Directions for this task
Each line in the entries below that holds the word "back" belongs in the answer.

┏━━

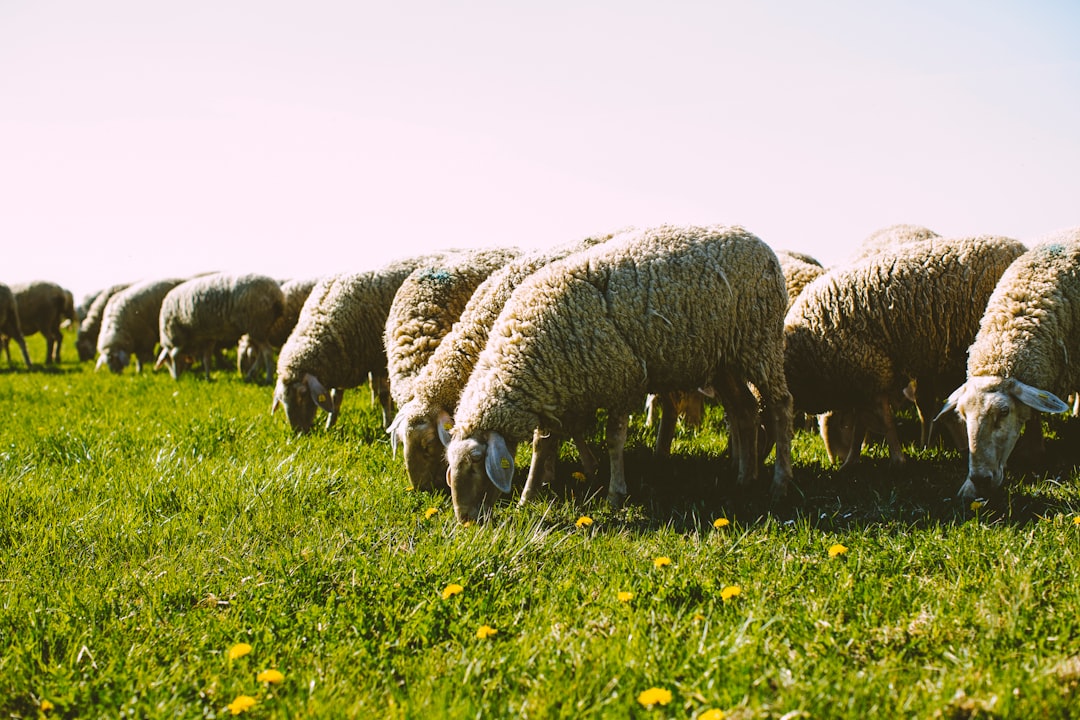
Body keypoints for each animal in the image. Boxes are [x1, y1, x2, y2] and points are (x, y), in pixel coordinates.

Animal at [156, 273, 285, 382]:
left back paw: (268, 378)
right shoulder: (207, 337)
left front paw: (177, 376)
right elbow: (206, 358)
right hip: (261, 327)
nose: (174, 378)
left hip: (256, 324)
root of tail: (276, 294)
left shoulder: (179, 335)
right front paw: (207, 378)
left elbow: (175, 355)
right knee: (261, 354)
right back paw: (250, 375)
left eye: (167, 361)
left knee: (267, 352)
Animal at [271, 252, 451, 434]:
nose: (298, 432)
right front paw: (330, 425)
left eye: (302, 394)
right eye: (283, 399)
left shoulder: (378, 359)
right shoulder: (344, 361)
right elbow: (336, 398)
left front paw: (386, 423)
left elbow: (383, 395)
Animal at [444, 224, 794, 523]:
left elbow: (614, 440)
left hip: (760, 342)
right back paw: (744, 479)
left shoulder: (621, 382)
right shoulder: (557, 392)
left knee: (780, 406)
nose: (465, 520)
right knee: (745, 410)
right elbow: (541, 447)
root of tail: (760, 244)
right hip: (726, 358)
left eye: (475, 464)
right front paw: (526, 498)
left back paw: (779, 484)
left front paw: (615, 494)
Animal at [784, 234, 1027, 468]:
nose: (834, 461)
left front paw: (895, 459)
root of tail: (1019, 247)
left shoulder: (870, 369)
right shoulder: (865, 378)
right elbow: (865, 422)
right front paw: (854, 459)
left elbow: (883, 420)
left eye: (838, 426)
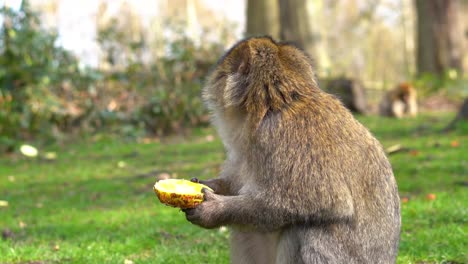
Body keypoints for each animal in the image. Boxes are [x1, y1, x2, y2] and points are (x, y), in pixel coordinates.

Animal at [185, 37, 400, 264]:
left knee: (305, 227)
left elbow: (326, 201)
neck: (276, 104)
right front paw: (208, 185)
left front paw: (214, 210)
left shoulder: (281, 136)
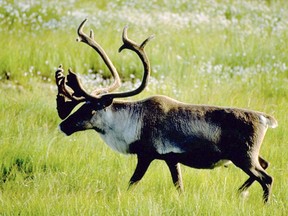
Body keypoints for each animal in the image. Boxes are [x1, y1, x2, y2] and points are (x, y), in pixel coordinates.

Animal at [55, 18, 278, 202]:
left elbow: (132, 182)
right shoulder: (171, 158)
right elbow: (179, 185)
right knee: (265, 164)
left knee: (267, 178)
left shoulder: (146, 154)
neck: (132, 121)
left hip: (244, 157)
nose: (63, 125)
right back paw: (240, 191)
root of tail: (265, 118)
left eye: (91, 109)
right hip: (246, 156)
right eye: (80, 105)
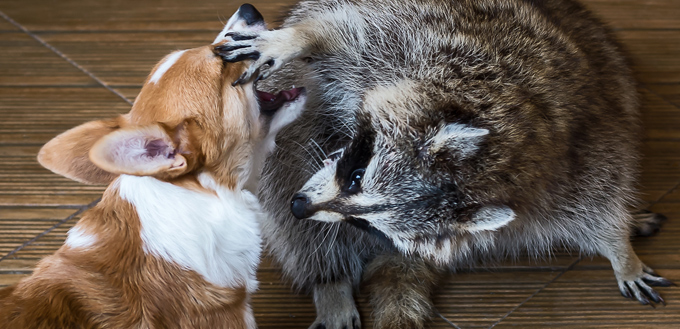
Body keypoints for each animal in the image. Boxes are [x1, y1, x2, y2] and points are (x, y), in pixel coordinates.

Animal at [215, 0, 672, 328]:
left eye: (367, 225)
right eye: (356, 174)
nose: (301, 206)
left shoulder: (573, 151)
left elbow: (599, 197)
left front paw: (620, 249)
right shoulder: (405, 36)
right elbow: (339, 35)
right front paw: (295, 40)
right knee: (287, 203)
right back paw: (329, 281)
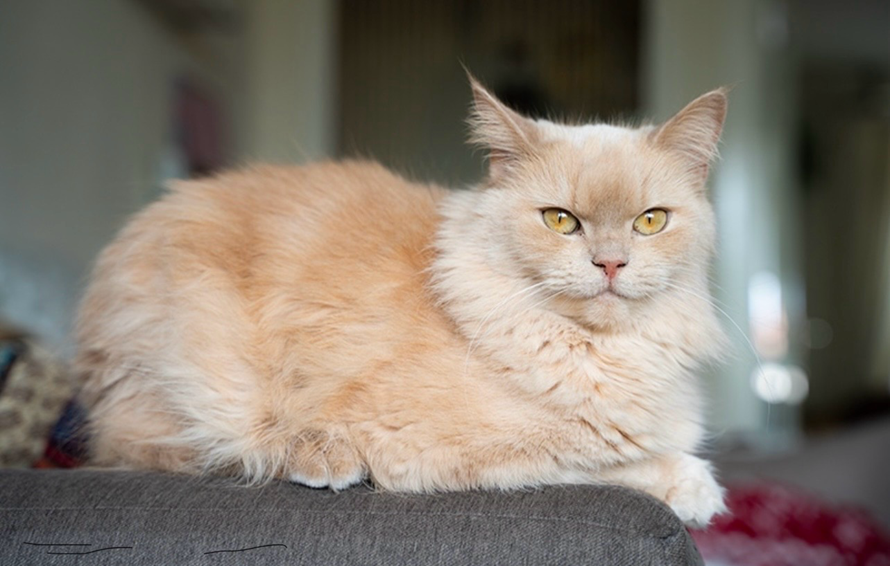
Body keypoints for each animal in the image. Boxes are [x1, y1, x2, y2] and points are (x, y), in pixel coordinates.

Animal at [74, 76, 728, 528]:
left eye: (650, 221)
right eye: (560, 221)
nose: (611, 264)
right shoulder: (443, 451)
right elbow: (607, 463)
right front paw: (696, 491)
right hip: (208, 382)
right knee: (175, 447)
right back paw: (325, 461)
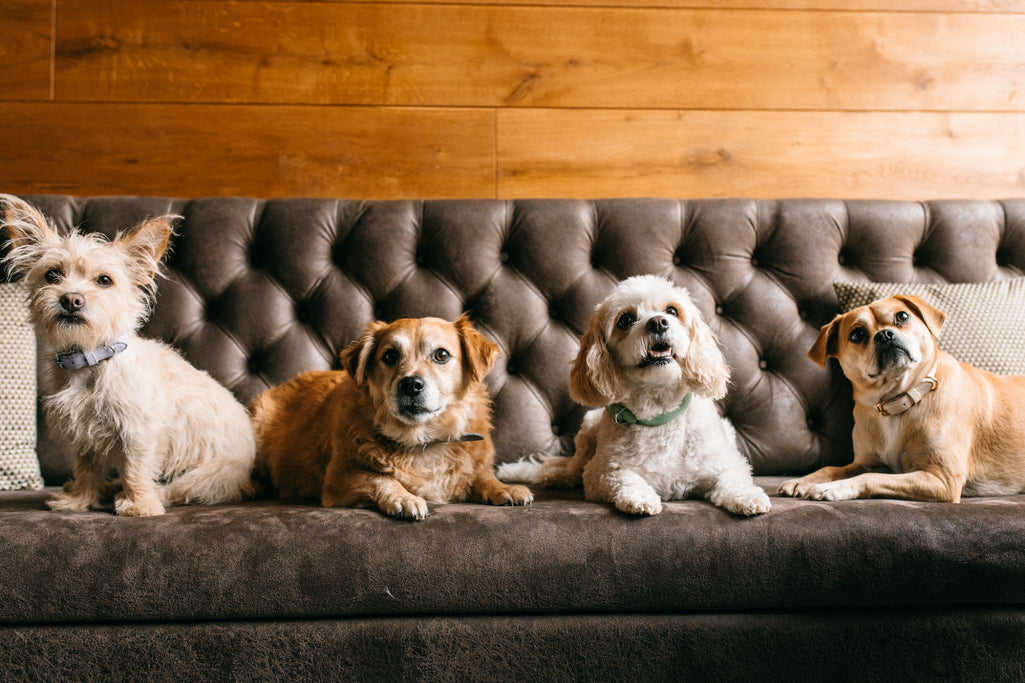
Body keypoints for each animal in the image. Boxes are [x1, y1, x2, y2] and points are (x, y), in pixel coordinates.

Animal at [1, 193, 256, 512]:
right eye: (52, 275)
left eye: (104, 280)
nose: (71, 300)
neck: (90, 357)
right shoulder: (83, 434)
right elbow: (86, 468)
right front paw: (79, 500)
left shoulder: (139, 432)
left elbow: (135, 467)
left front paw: (139, 505)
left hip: (206, 476)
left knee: (172, 489)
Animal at [251, 311, 533, 516]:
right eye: (390, 356)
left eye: (441, 355)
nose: (410, 384)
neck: (423, 440)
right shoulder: (338, 480)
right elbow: (380, 478)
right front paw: (405, 497)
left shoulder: (475, 469)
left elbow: (483, 476)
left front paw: (504, 488)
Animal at [500, 274, 770, 512]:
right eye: (626, 319)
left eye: (672, 311)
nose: (658, 322)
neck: (659, 412)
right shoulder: (601, 472)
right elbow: (623, 477)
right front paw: (640, 497)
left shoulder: (727, 463)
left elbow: (733, 479)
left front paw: (748, 498)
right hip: (588, 429)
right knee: (575, 467)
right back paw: (559, 477)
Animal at [774, 293, 1025, 500]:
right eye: (857, 334)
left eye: (902, 316)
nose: (885, 335)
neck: (898, 400)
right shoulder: (868, 463)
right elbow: (833, 468)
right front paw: (803, 480)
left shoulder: (942, 479)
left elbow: (870, 478)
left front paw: (833, 488)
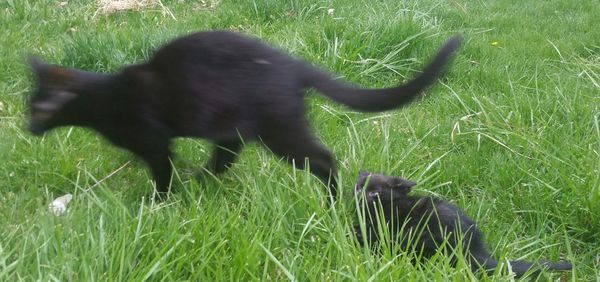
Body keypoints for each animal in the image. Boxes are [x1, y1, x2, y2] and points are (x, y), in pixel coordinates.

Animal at [25, 30, 462, 199]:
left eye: (38, 109)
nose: (28, 128)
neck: (105, 96)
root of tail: (291, 64)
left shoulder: (154, 142)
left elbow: (161, 171)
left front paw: (158, 202)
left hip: (279, 131)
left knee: (324, 159)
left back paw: (331, 201)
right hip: (232, 130)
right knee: (223, 160)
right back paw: (200, 180)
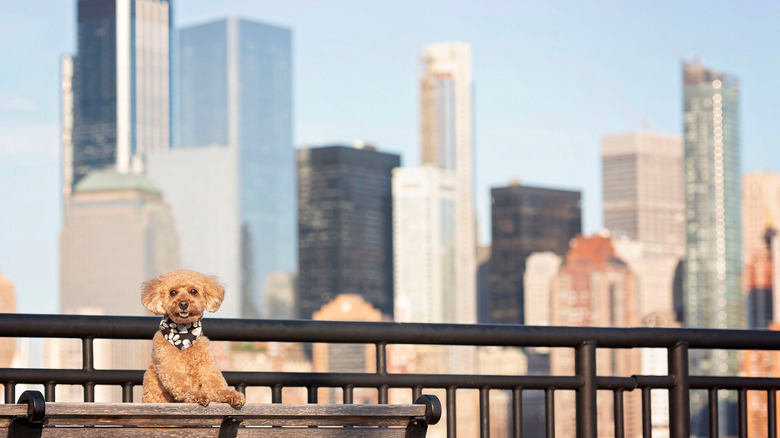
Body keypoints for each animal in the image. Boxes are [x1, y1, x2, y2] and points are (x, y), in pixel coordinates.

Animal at [140, 268, 244, 408]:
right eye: (173, 292)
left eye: (193, 291)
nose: (183, 303)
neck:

┗━━

Finished exercise
left back paw: (268, 378)
right back paw: (250, 375)
right back paw: (744, 479)
left back paw: (779, 484)
right back paw: (240, 191)
right back paw: (329, 281)
right back paw: (325, 461)
right back paw: (559, 477)
left back paw: (331, 201)
right back paw: (200, 180)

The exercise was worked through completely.